Maybe you need to add some mid section wires or poly line to keep them from busting through the netting? At the ex's I used steel tension wire at the bottom, middle an top and Grippled (tension cams) them taught and used bailing twine to affix the netting to the wire every few feet. Here I used poly bailing twine as top and bottom wires, with bamboo poles along the bottom, and an added poly higher wire run. This one is only a 50 by 15 foot fenced area though, with 12 foot tall junipers along one side, and it is a more or less flat area. If they tried to punch though, I would add a series of horizontal poly lines (I have miles of bailing twine) every 2 feet to add more strength. Bailing twine is good because it is UV resistant and has high tensil strength (120# or better). O/w steel tension wire is best.


----------



## Backwoods Savage (Jul 20, 2013)

Our fences around the gardens and fruit are 5' high. Rarely have we had a problem with deer but came upon a simple solution. The t-posts are a bit higher than the fence so on each t-post we also tied plastic bags; the kind you get when grocery shopping. No more deer problems.


----------



## begreen (Jul 20, 2013)

I caught the mom after just entering this morning. The kids were still on the other side of the fence. I think this is the current corner where they are getting it under the fence. Spent some time this morning doing some major reinforcement there. I think that should stop that entry point.I have bird scare tape on 1/2 pvc extension to my T posts. Height varies from 8-10 ft. The yard looks like a used car lot. with the flashing perimeter. Dennis, our deer would laugh at plastic bags. Several years back we had hanging aluminum pie plates with strikers and lots of CDs hanging on string. It was flashy and noisy, but ineffective. My guess is that you must have a lot more predators in your area (coyotes?) We have none.

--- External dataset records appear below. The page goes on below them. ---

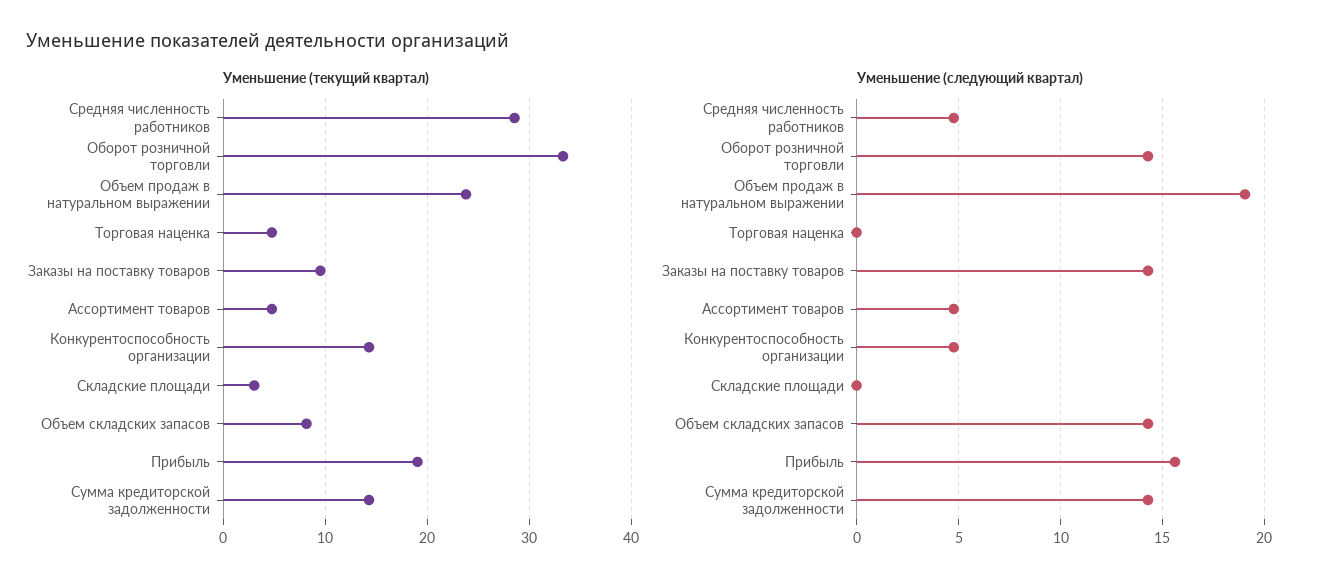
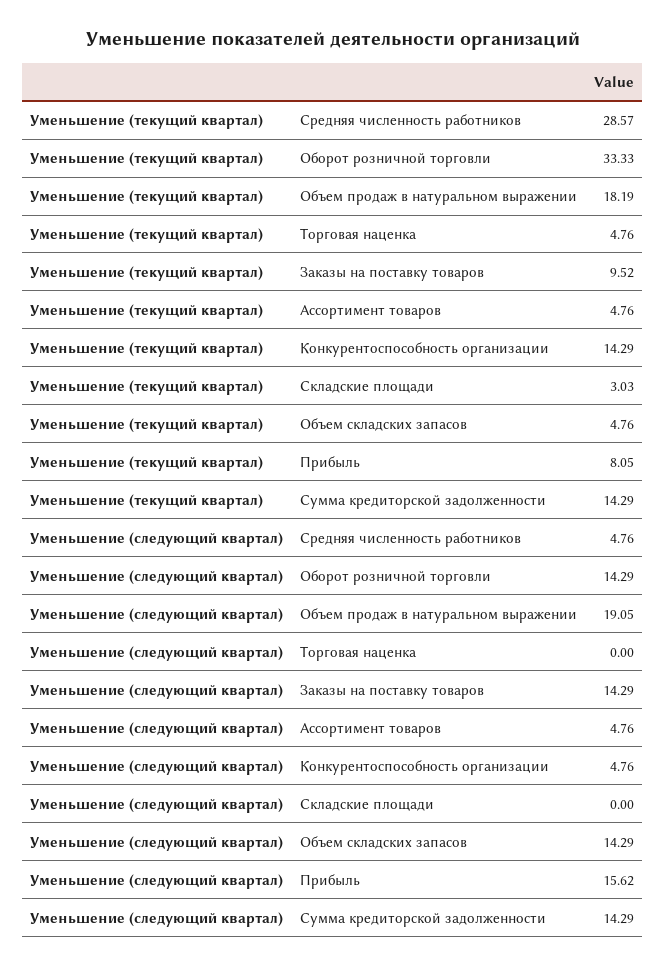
  {
    "Уменьшение (текущий квартал)": {
      "Средняя численность работников": 28.57,
      "Оборот розничной торговли": 33.33,
-     "Объем продаж в натуральном выражении": 24,
+     "Объем продаж в натуральном выражении": 18.19,
      "Торговая наценка": 4.76,
      "Заказы на поставку товаров": 9.52,
      "Ассортимент товаров": 4.76,
      "Конкурентоспособность организации": 14.29,
      "Складские площади": 3.03,
-     "Объем складских запасов": 8,
+     "Объем складских запасов": 4.76,
-     "Прибыль": 19,
+     "Прибыль": 8.05,
      "Сумма кредиторской задолженности": 14.29
    },
    "Уменьшение (следующий квартал)": {
      "Средняя численность работников": 4.76,
      "Оборот розничной торговли": 14.29,
      "Объем продаж в натуральном выражении": 19.05,
      "Торговая наценка": 0,
      "Заказы на поставку товаров": 14.29,
      "Ассортимент товаров": 4.76,
      "Конкурентоспособность организации": 4.76,
      "Складские площади": 0,
      "Объем складских запасов": 14.29,
      "Прибыль": 15.62,
      "Сумма кредиторской задолженности": 14.29
    }
  }

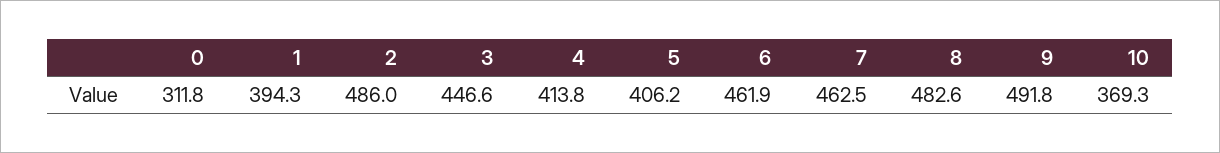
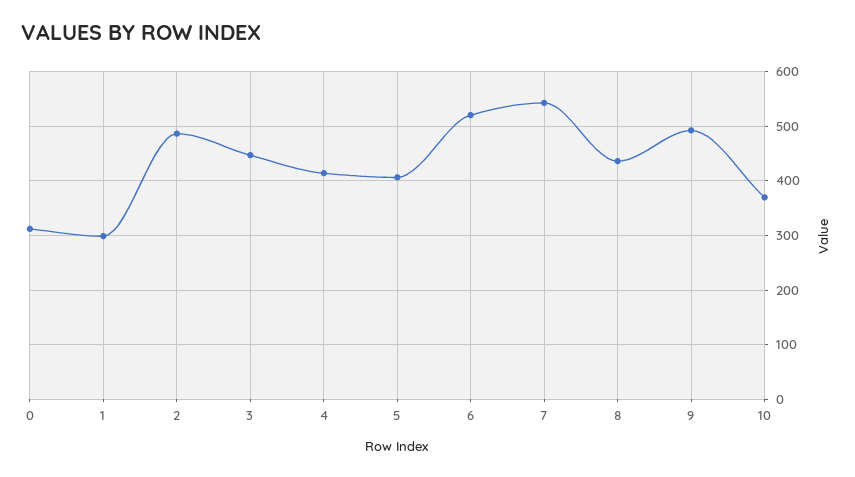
  {
    "0": 311.8,
-   "1": 394.3,
+   "1": 300,
    "2": 486,
    "3": 446.6,
    "4": 413.8,
    "5": 406.2,
-   "6": 461.9,
+   "6": 520,
-   "7": 462.5,
+   "7": 540,
-   "8": 482.6,
+   "8": 440,
    "9": 491.8,
    "10": 369.3
  }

This morning I ordered a Scarecrow infrared water sprinkler. They seem to need training to stay away from 2 primary locations. We'll see how this one works. The locals say it has been effective for them.


----------



## Backwoods Savage (Jul 20, 2013)

Yes, indeed we have many coyotes.


----------



## begreen (Jul 20, 2013)

Besides keeping their numbers down it think it might make them a lot more skittish. Our deer are anything but skittish and we have a lot. At times there have been at least 8 in just a hundred feet of each other in our yard.


----------



## Backwoods Savage (Jul 20, 2013)

We can relate to that for sure. We've had up to 16 at one time in the yard. Have had 3 fawns born in the yard too. This morning I had a nice thrill. I worked up a small field and when done I had to stop to raise the spring toothed drag. As I stopped a doe came into the lane ahead of me about 50 yards. I got off and did my thing then back on. She started feeding! Then her fawn came into the lane too. Soon they started coming closer so I shut the atv off. I talked to them and gave the nod and the doe kept feeding and got to within 15 yards of me. The fawn went on the opposite side. I sat there for maybe 15 minutes. Finally I started the machine and went to the other field. The deer just stood there watching me. For sure, the doe knows my voice. This sort of thing happens quite often here and we love it.


----------



## begreen (Jul 20, 2013)

If I have a kinder thought instead of 86ing them I will ship you a crate load.


----------



## Retired Guy (Jul 20, 2013)

During the heating season deer taste better than berries.


----------



## StihlHead (Jul 21, 2013)

...I much prefer elk myself. I do not think that the predators are much of a factor in deer invasions. We had cougar and bears at the ex's place, as well as coyotes, and the deer were there in droves, as were elk, turkeys, grouse, and other stuff. I watched these hunting shows and these guys are sitting in blinds out in the boonies in camo clothes, waiting... and I would look out the window and see what they were hunting on the property, sometimes 20 feet from the living room. Not much sport in shooting something from the couch during TV commercials.


----------



## begreen (Jul 21, 2013)

Sport schmort. If they want to hunt from our front porch they are welcome. All I ask is that they are good marksmen and leave nothing behind.


----------



## Shane N (Jul 30, 2013)

Come to our place and take a few wolves home with you. You won't have deer problems anymore.


----------



## StihlHead (Jul 30, 2013)

Ah, well the wolves (for better or worse) are being allowed back into this area from Idaho. I would rather they just give out more tags for deer hunting myself, having raised sheep for many years. But yah have to keep the urbanites with all the votes happy, regardless of the impact on rural farming and ranching. I have spent more than one night in my vineyard with my loaded Marlin 30-30 waiting for any deer to show up. I also always keep my AR-15 loaded here for the coyotes.


----------



## Backwoods Savage (Jul 30, 2013)

Shane N said:


> Come to our place and take a few wolves home with you. You won't have deer problems anymore.


 
Mi has plenty. We need less, not more.


----------